The low-touch model actually puts more pressure on time-to-value for many companies. That's because this is usually only a tier of customers, not the focus of the whole company. That means these customers are most likely buying and implementing the same product as your high-touch customers but most likely have not spent as much money on it, aren't staffed in the same way to complete the project, and didn't pay as much for the services portion of the solution. And, in many cases, their expectations are actually higher: “We're a small company compared to some of your other customers. Why does this take so long?”

One possible way to solve this challenge is to be much more rigid and prescriptive with this tier of customers in how the implementation and customer success processes work. You could define each step in the implementation process and define exactly what you will do and what is expected of the customer. When Step 8 is done, so is the project. The same with customer success—handoff call, 60-minute training session, 30-minute follow-up two weeks later, and then quarterly health checks. In between, lots of automated touches that bring valuable content to the customer at just the right time (remember, “just-in-time”?).

This is not usually the way you deal with high-touch, high-value clients, and there's most definitely some risk. But, by definition, you can't spend the same amount of time with these clients, so you have no choice. This also means that the chances of losing these customers are higher, and those expectations should be set throughout your company. It's not feasible to expect the same retention results with reduced time and attention. For all these reasons, automation becomes imperative if for no other reason than to get far more precise at forecasting churn. Again, the development of technology for customer success management can be of tremendous value here.

Tech Touch

Time-to-value still matters for your tech-touch customers as we mentioned earlier.

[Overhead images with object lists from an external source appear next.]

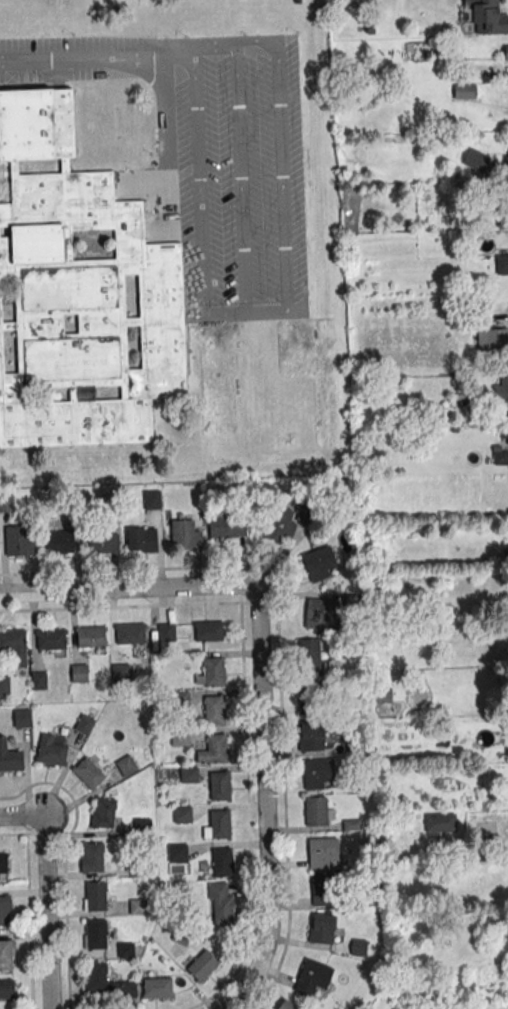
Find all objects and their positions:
building: (484, 16)
park: (159, 17)
building: (506, 52)
road: (244, 59)
building: (476, 160)
building: (501, 263)
building: (79, 293)
building: (497, 339)
building: (501, 397)
building: (502, 444)
building: (152, 499)
building: (8, 504)
building: (284, 519)
building: (228, 526)
building: (186, 534)
building: (141, 539)
building: (20, 540)
building: (59, 541)
building: (104, 542)
building: (320, 563)
road: (112, 571)
road: (128, 588)
road: (120, 607)
building: (321, 614)
building: (205, 631)
building: (131, 633)
building: (166, 633)
building: (91, 636)
building: (52, 641)
building: (14, 646)
building: (309, 656)
building: (80, 672)
building: (121, 672)
building: (212, 672)
building: (39, 681)
building: (4, 687)
building: (311, 702)
building: (214, 709)
building: (23, 718)
building: (311, 736)
building: (52, 749)
building: (213, 749)
building: (10, 757)
building: (126, 766)
building: (89, 773)
building: (318, 773)
building: (188, 774)
building: (219, 786)
road: (266, 804)
building: (103, 812)
building: (318, 812)
building: (182, 814)
road: (18, 816)
building: (218, 823)
building: (440, 823)
building: (485, 828)
building: (323, 851)
building: (177, 853)
building: (92, 857)
building: (222, 862)
building: (3, 863)
building: (324, 890)
building: (95, 895)
building: (221, 903)
building: (138, 906)
building: (5, 910)
road: (48, 911)
building: (322, 928)
building: (95, 934)
building: (359, 948)
building: (6, 955)
building: (202, 965)
building: (313, 977)
building: (105, 983)
building: (157, 987)
building: (7, 989)
building: (286, 1005)

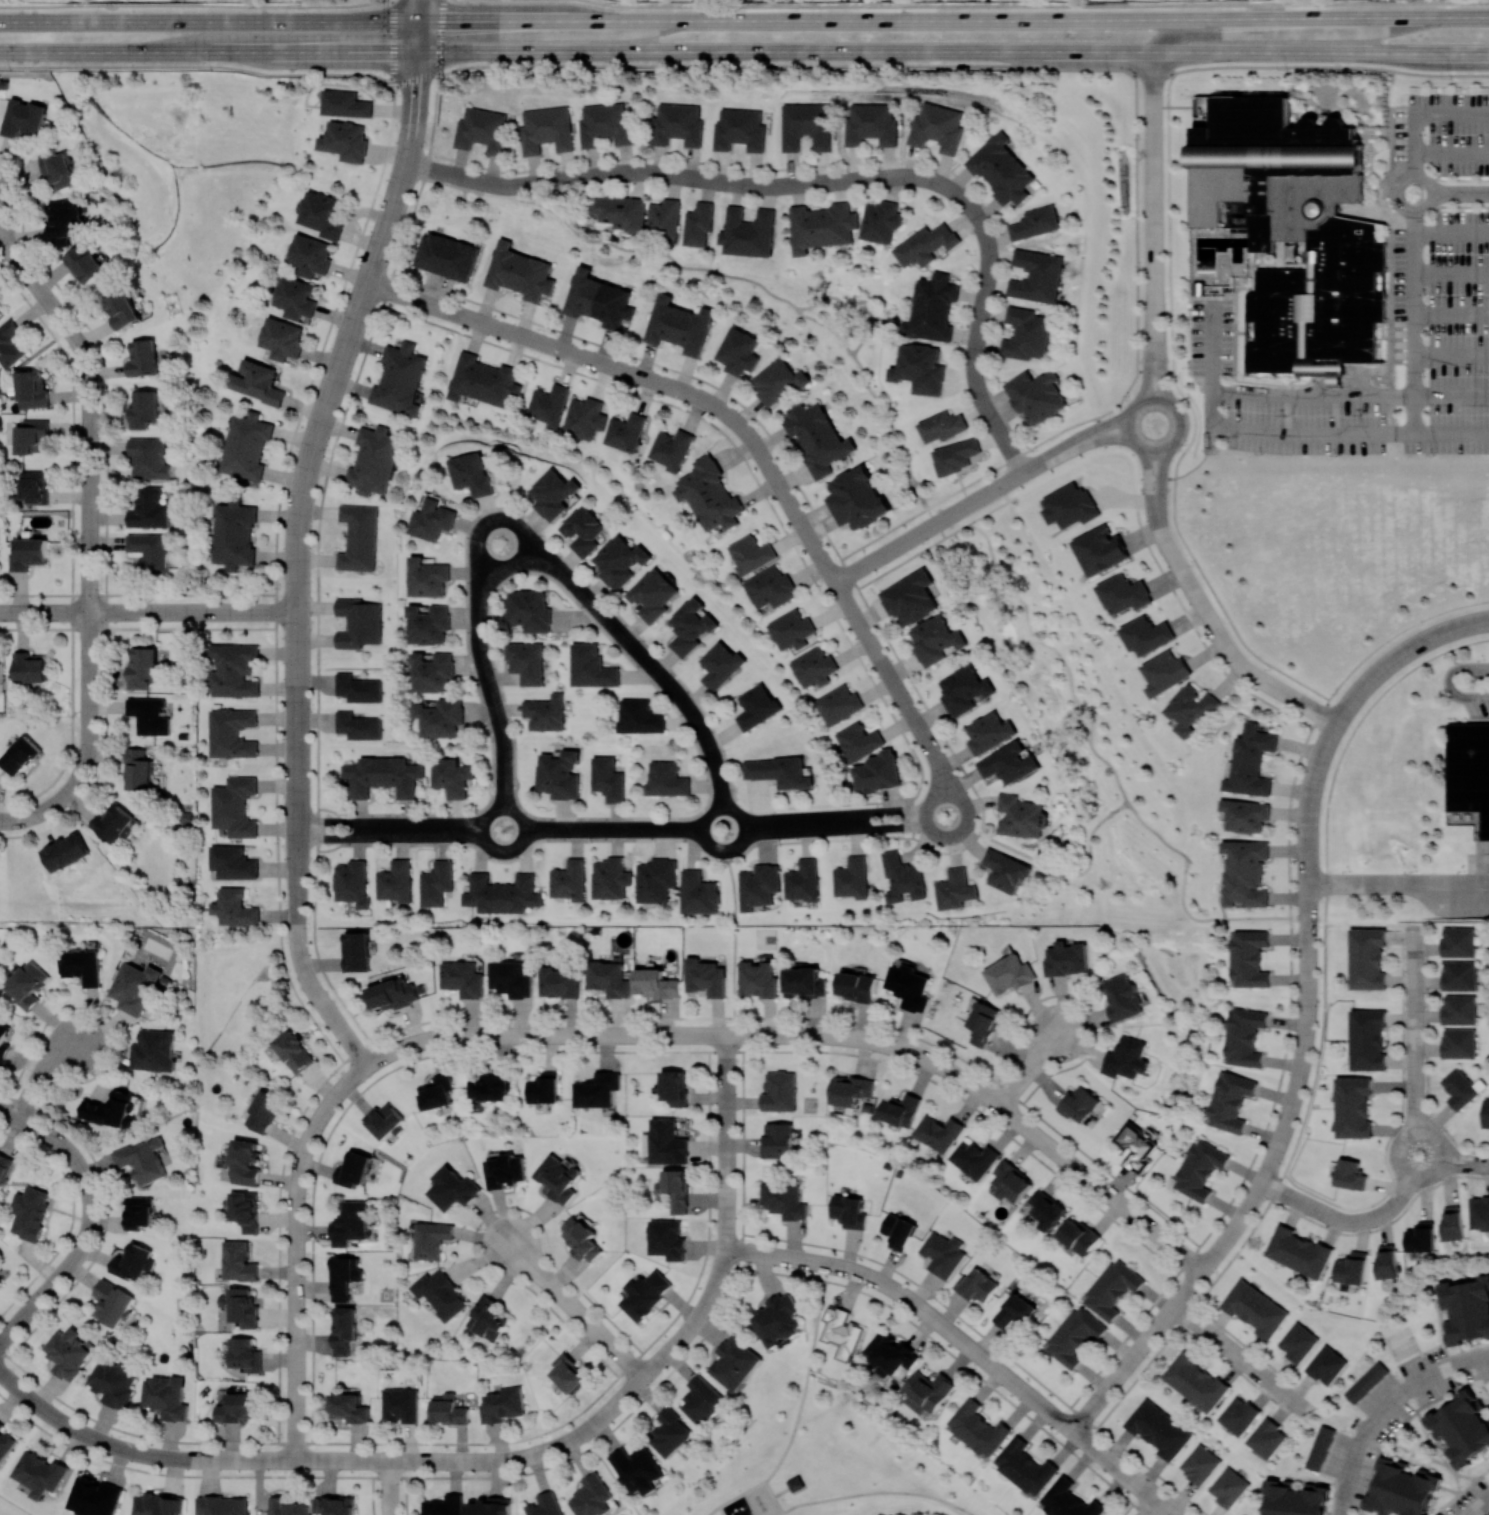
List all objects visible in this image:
park: (46, 0)
road: (192, 4)
road: (1038, 4)
road: (417, 10)
road: (744, 20)
traffic signals: (417, 21)
road: (1292, 32)
road: (440, 35)
road: (417, 36)
road: (392, 40)
road: (744, 50)
traffic signals: (417, 52)
road: (742, 64)
road: (415, 79)
building: (345, 104)
road: (1419, 111)
building: (23, 117)
building: (605, 124)
building: (676, 124)
building: (871, 124)
building: (806, 125)
building: (936, 127)
building: (482, 129)
building: (546, 129)
building: (739, 130)
road: (409, 134)
building: (345, 140)
road: (1450, 154)
park: (146, 165)
building: (60, 169)
building: (1001, 169)
road: (401, 174)
road: (489, 180)
road: (761, 183)
road: (465, 188)
road: (1459, 191)
road: (395, 197)
road: (1153, 198)
road: (1396, 201)
road: (968, 202)
building: (621, 212)
road: (390, 213)
building: (322, 214)
building: (664, 218)
building: (64, 221)
building: (880, 221)
building: (1035, 222)
building: (698, 224)
building: (821, 226)
building: (748, 232)
building: (1295, 232)
road: (381, 238)
road: (5, 239)
building: (925, 244)
building: (310, 255)
building: (446, 256)
building: (85, 263)
road: (371, 269)
building: (519, 272)
building: (1036, 276)
road: (759, 287)
building: (296, 297)
road: (415, 298)
building: (598, 299)
road: (983, 300)
road: (844, 305)
building: (933, 308)
building: (122, 309)
building: (0, 310)
road: (1409, 323)
building: (679, 325)
building: (1025, 333)
building: (282, 338)
building: (9, 344)
building: (739, 351)
building: (143, 358)
building: (920, 368)
road: (1154, 370)
road: (1159, 371)
road: (1144, 372)
building: (399, 379)
building: (483, 381)
building: (257, 382)
building: (778, 382)
building: (31, 389)
road: (1310, 391)
road: (692, 392)
road: (1449, 394)
building: (1036, 395)
road: (1122, 395)
road: (1151, 396)
building: (547, 405)
building: (144, 409)
building: (583, 417)
road: (1114, 418)
road: (1194, 418)
road: (90, 420)
road: (996, 423)
road: (1127, 424)
road: (1179, 424)
building: (942, 426)
building: (625, 432)
road: (1248, 432)
road: (1086, 433)
road: (1101, 434)
building: (32, 436)
building: (817, 437)
road: (1105, 438)
road: (1449, 438)
road: (313, 441)
road: (1137, 442)
building: (247, 447)
road: (1154, 447)
building: (671, 448)
building: (956, 455)
road: (1050, 455)
building: (148, 457)
building: (373, 460)
road: (1185, 472)
road: (1133, 473)
building: (473, 474)
road: (1013, 476)
road: (1161, 476)
road: (1147, 477)
building: (33, 486)
building: (554, 493)
building: (710, 495)
building: (856, 498)
road: (975, 498)
park: (994, 498)
building: (1070, 506)
building: (149, 509)
building: (434, 518)
road: (496, 519)
road: (934, 519)
road: (934, 522)
building: (584, 531)
building: (235, 535)
building: (358, 537)
building: (1100, 550)
building: (150, 551)
building: (27, 552)
building: (750, 554)
road: (878, 555)
road: (317, 557)
building: (620, 561)
building: (429, 577)
road: (573, 583)
building: (770, 588)
building: (1124, 593)
building: (653, 594)
road: (1195, 595)
building: (910, 597)
road: (480, 601)
road: (98, 610)
road: (246, 610)
road: (858, 620)
building: (358, 623)
building: (430, 624)
building: (691, 626)
building: (791, 629)
building: (1147, 635)
road: (297, 639)
building: (936, 639)
road: (1401, 655)
building: (526, 662)
building: (720, 665)
building: (142, 666)
road: (651, 666)
building: (30, 667)
road: (484, 667)
building: (592, 667)
building: (814, 667)
building: (1, 670)
building: (234, 670)
building: (434, 672)
building: (1165, 672)
road: (1452, 682)
building: (358, 688)
building: (964, 689)
road: (1293, 699)
road: (297, 700)
building: (838, 704)
building: (757, 706)
building: (1191, 708)
building: (545, 712)
building: (149, 715)
building: (441, 717)
building: (640, 717)
road: (913, 717)
building: (358, 726)
building: (989, 732)
building: (231, 733)
building: (858, 741)
road: (89, 742)
road: (708, 745)
road: (503, 749)
building: (20, 755)
road: (1104, 761)
building: (1251, 761)
road: (1320, 762)
building: (1009, 763)
building: (1470, 768)
building: (138, 770)
building: (778, 771)
building: (878, 772)
building: (559, 775)
building: (384, 776)
building: (452, 776)
building: (608, 779)
building: (667, 779)
road: (944, 785)
building: (234, 806)
road: (967, 811)
road: (517, 813)
road: (708, 813)
building: (1245, 815)
building: (1021, 816)
road: (898, 819)
road: (333, 820)
road: (925, 820)
road: (856, 821)
building: (114, 823)
road: (792, 824)
road: (425, 828)
road: (613, 828)
road: (298, 829)
road: (333, 837)
road: (488, 843)
road: (738, 844)
building: (66, 851)
road: (1308, 856)
building: (232, 862)
building: (1005, 871)
building: (1245, 872)
road: (1070, 874)
building: (611, 878)
building: (852, 878)
building: (902, 878)
building: (570, 880)
building: (656, 880)
building: (803, 880)
building: (395, 881)
building: (352, 882)
building: (436, 883)
building: (759, 885)
road: (1398, 885)
building: (955, 889)
building: (699, 893)
building: (502, 894)
building: (234, 907)
road: (1308, 917)
road: (733, 937)
building: (1459, 941)
road: (300, 952)
building: (357, 952)
building: (1067, 958)
building: (1249, 958)
building: (1367, 958)
building: (81, 965)
park: (1177, 966)
building: (1010, 974)
building: (1459, 975)
building: (706, 977)
building: (463, 978)
building: (511, 978)
building: (609, 978)
building: (758, 979)
building: (559, 982)
building: (805, 982)
building: (655, 983)
building: (28, 984)
road: (1289, 984)
building: (857, 986)
building: (133, 987)
park: (240, 987)
building: (909, 987)
building: (394, 994)
building: (1124, 997)
building: (1459, 1009)
road: (602, 1017)
road: (336, 1021)
building: (984, 1022)
road: (1416, 1026)
road: (627, 1034)
building: (1244, 1037)
building: (1367, 1040)
building: (4, 1041)
building: (1458, 1042)
road: (902, 1049)
building: (154, 1050)
building: (294, 1051)
building: (1126, 1057)
road: (1027, 1067)
road: (42, 1070)
building: (489, 1087)
building: (675, 1087)
building: (544, 1088)
building: (1459, 1088)
building: (850, 1089)
building: (597, 1090)
building: (780, 1091)
building: (436, 1092)
building: (1230, 1101)
building: (1079, 1103)
building: (1353, 1107)
building: (110, 1109)
building: (899, 1110)
building: (264, 1111)
building: (1486, 1113)
building: (384, 1120)
road: (1405, 1129)
building: (938, 1132)
road: (727, 1140)
building: (777, 1140)
building: (667, 1142)
building: (646, 1144)
building: (1135, 1146)
road: (1060, 1155)
building: (974, 1158)
building: (142, 1160)
building: (246, 1162)
road: (1465, 1163)
building: (5, 1167)
building: (353, 1169)
building: (1199, 1169)
building: (505, 1171)
building: (1350, 1174)
road: (1429, 1174)
building: (557, 1178)
building: (1012, 1181)
road: (1406, 1184)
building: (453, 1188)
building: (676, 1189)
road: (296, 1200)
building: (784, 1200)
road: (1249, 1202)
building: (1047, 1209)
building: (245, 1210)
building: (849, 1211)
building: (30, 1212)
building: (139, 1212)
building: (1479, 1213)
road: (89, 1219)
road: (1333, 1219)
building: (1452, 1222)
building: (350, 1223)
building: (899, 1231)
building: (1079, 1236)
building: (1421, 1237)
building: (432, 1239)
building: (582, 1239)
building: (667, 1239)
building: (1298, 1251)
building: (943, 1254)
building: (238, 1261)
building: (1386, 1261)
building: (133, 1262)
building: (1351, 1268)
road: (778, 1273)
building: (344, 1276)
building: (0, 1281)
building: (976, 1285)
building: (1112, 1288)
building: (645, 1293)
building: (441, 1294)
building: (112, 1303)
road: (916, 1303)
building: (245, 1307)
building: (1255, 1308)
road: (577, 1309)
building: (1467, 1309)
building: (1014, 1311)
building: (488, 1319)
building: (777, 1319)
building: (343, 1327)
building: (842, 1332)
building: (1074, 1336)
road: (989, 1341)
building: (1298, 1342)
park: (1401, 1342)
building: (68, 1352)
building: (245, 1354)
building: (890, 1354)
road: (1242, 1359)
building: (735, 1363)
building: (1327, 1365)
road: (296, 1369)
building: (568, 1373)
road: (983, 1380)
building: (114, 1381)
building: (1196, 1381)
building: (1366, 1381)
road: (802, 1384)
building: (927, 1391)
building: (166, 1397)
building: (702, 1400)
building: (400, 1404)
building: (503, 1405)
building: (236, 1407)
building: (349, 1407)
road: (1384, 1408)
building: (448, 1409)
building: (1239, 1415)
road: (296, 1420)
building: (1462, 1427)
building: (978, 1428)
building: (1158, 1428)
building: (670, 1433)
road: (88, 1435)
building: (1267, 1438)
building: (5, 1442)
road: (559, 1445)
building: (1320, 1447)
road: (245, 1460)
park: (829, 1462)
building: (1200, 1464)
road: (1115, 1465)
building: (1025, 1467)
building: (638, 1469)
building: (40, 1474)
road: (512, 1474)
road: (613, 1480)
building: (794, 1483)
building: (1228, 1486)
road: (389, 1487)
building: (1402, 1489)
road: (876, 1492)
road: (739, 1493)
building: (591, 1496)
road: (771, 1496)
building: (95, 1497)
building: (1295, 1498)
building: (1068, 1500)
building: (158, 1504)
building: (221, 1505)
building: (335, 1505)
building: (445, 1505)
building: (546, 1505)
building: (491, 1506)
road: (1477, 1506)
building: (286, 1507)
road: (1151, 1507)
road: (1167, 1507)
park: (11, 1508)
road: (1125, 1509)
road: (1137, 1509)
road: (711, 1510)
road: (718, 1510)
road: (777, 1513)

What also matters is the complexity of your product. It's virtually impossible to deliver value quickly enough exclusively through technology, if your product requires more than (1) download, (2) configure, (3) use. But even if it is that simple, you'll need to take advantage of every possible technology trick to make that experience the best one possible for your customers. This is one reason so many consumer apps allow you to login using your Facebook or Google credentials. It shortens the time for a user to actually start using your product by skipping part of the setup/identification process. B2B companies have something to learn from this if only in driving the thinking about how to cut minutes out of the process.

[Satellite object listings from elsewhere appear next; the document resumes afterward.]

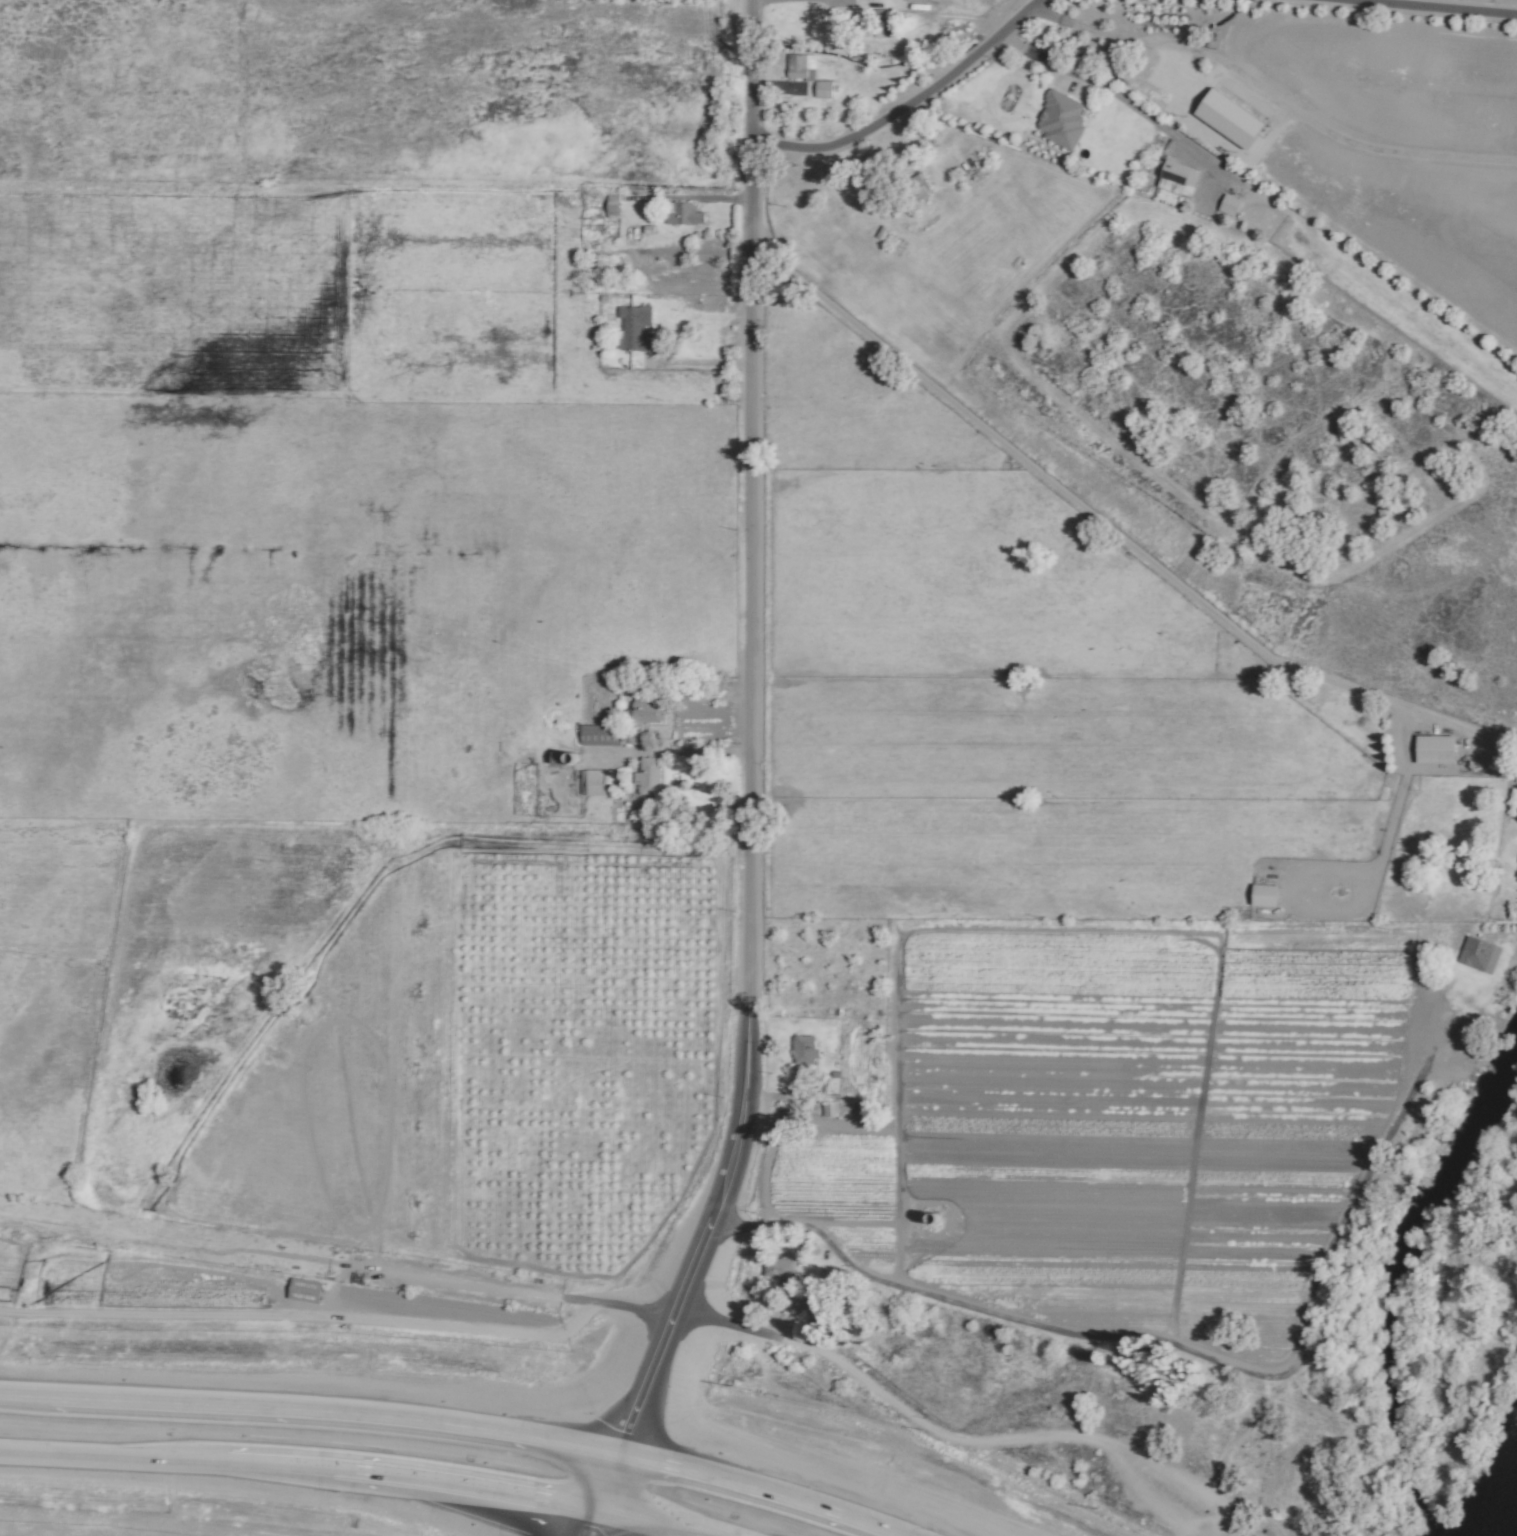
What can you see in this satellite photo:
road: (1416, 7)
road: (1109, 36)
road: (1204, 54)
building: (806, 75)
road: (1102, 87)
road: (902, 101)
building: (1059, 120)
crop: (1345, 128)
road: (1353, 144)
building: (1175, 178)
crop: (322, 182)
building: (1227, 204)
building: (610, 206)
building: (680, 214)
building: (633, 329)
road: (702, 365)
road: (1067, 495)
crop: (328, 594)
crop: (982, 690)
building: (643, 714)
building: (597, 735)
building: (1432, 749)
road: (719, 753)
road: (750, 768)
building: (646, 777)
building: (593, 783)
building: (1516, 879)
building: (1261, 895)
building: (1477, 955)
crop: (358, 1030)
building: (802, 1050)
crop: (1111, 1128)
building: (776, 1268)
building: (302, 1291)
road: (528, 1295)
road: (307, 1317)
road: (453, 1425)
road: (356, 1474)
river: (1506, 1510)
road: (586, 1521)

We've also mentioned in-app guidance before, and that is highly applicable here, too. B2C products are often so simple that almost no guidance is required to get started. But B2B products, and some B2C products, are often just complex enough so that some kind of assistance is necessary to get a user through the process. Take Dropbox as an example. Far too many people have downloaded and begun to use it for there to be a team at Dropbox talking users through the process. The entire experience has to be technology driven, and it is. The website is set up for the exclusive purpose of walking you through downloading and then installing the product. Icons and messages tell you what is happening along the way, and then the first thing that happens after the install is complete is that a 10-page pdf appears in your Dropbox folder, providing instructions on how to start taking advantage of it. As that's happening, there's also an encouragement on the screen to move your first file into Dropbox. This five-minute experience explains everything we've discussed in this chapter: easy on-screen or in-app guidance to download and then install and, very importantly, pushing you to actually upload your first file. It's clear that the time-to-value clock for Dropbox continues to tick until the first file is uploaded. It doesn't stop when the download or the install is completed.

Obsess about time-to-value. You'll never be sorry you did, regardless of the type of product you deliver or the kind of customers who use it. It's on your critical path to success for your customers.